▶ [JOB]:
Render every line of the entries below as a Markdown table with two columns, No. and Text, numbering the rows. Skip blank lines and leave the pictures out.

※

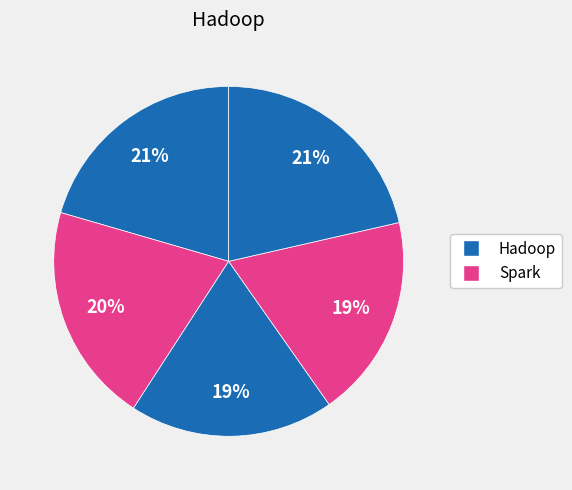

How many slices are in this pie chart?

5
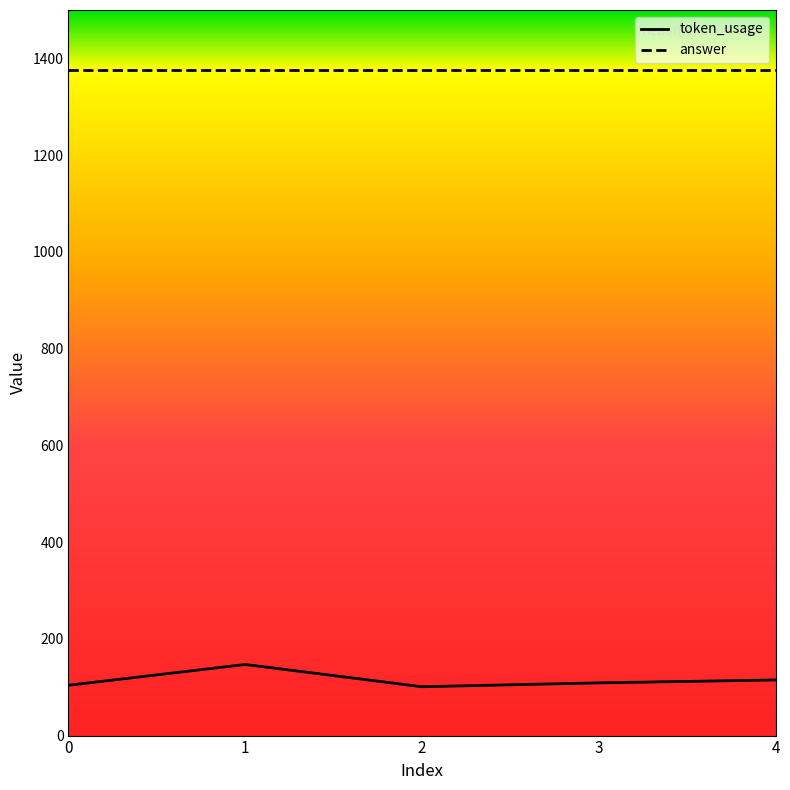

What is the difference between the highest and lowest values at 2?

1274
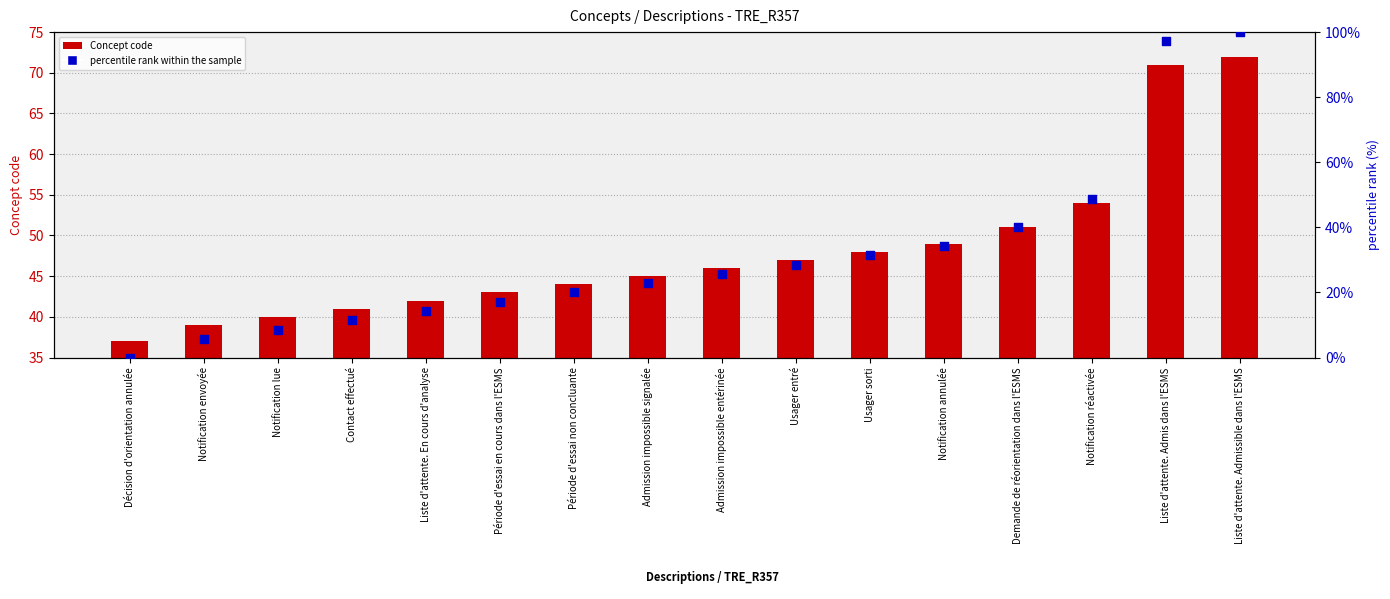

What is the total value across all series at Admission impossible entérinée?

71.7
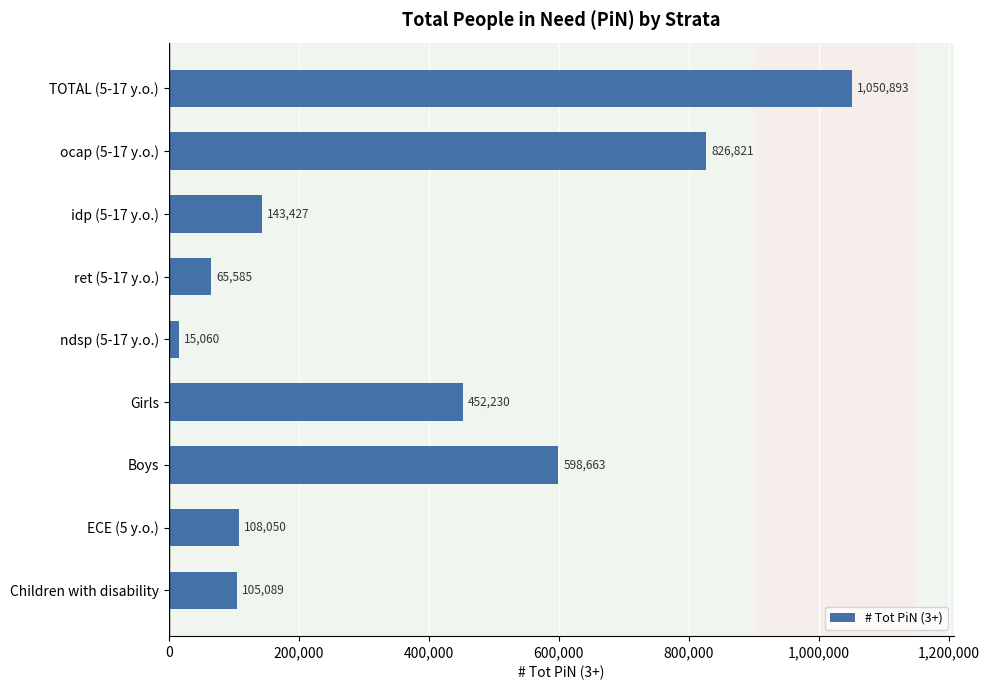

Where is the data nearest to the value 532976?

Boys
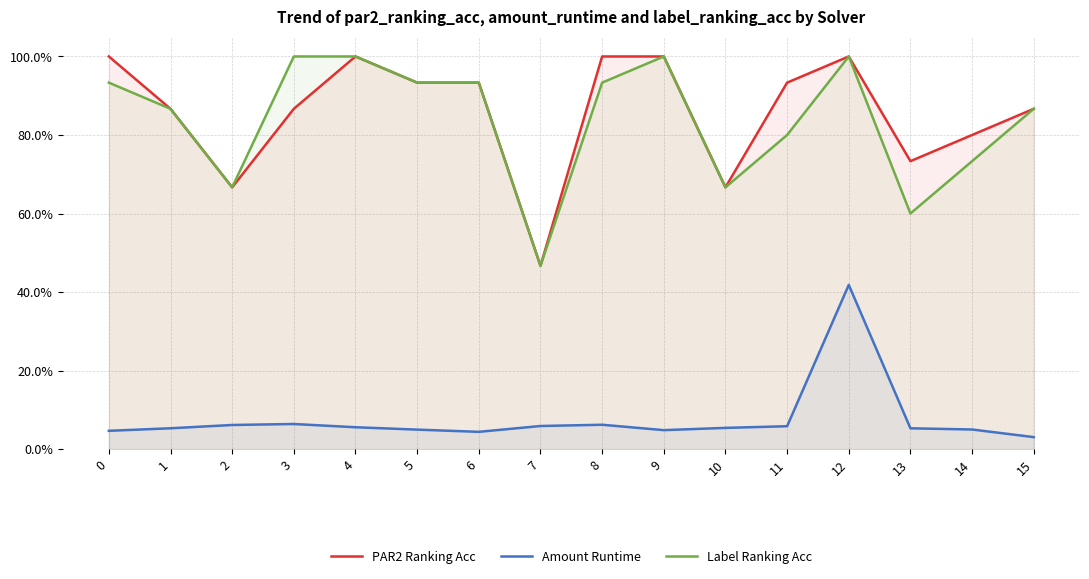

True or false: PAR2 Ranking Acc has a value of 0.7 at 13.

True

※

▶ [OUTPUT FOR THIS TASK]:
| No. | Text |
|---|---|
| 1 | How many slices are in this pie chart? |
| 2 | 5 |
| 3 | What is the difference between the highest and lowest values at 2? |
| 4 | 1274 |
| 5 | What is the total value across all series at Admission impossible entérinée? |
| 6 | 71.7 |
| 7 | Where is the data nearest to the value 532976? |
| 8 | Boys |
| 9 | True or false: PAR2 Ranking Acc has a value of 0.7 at 13. |
| 10 | True |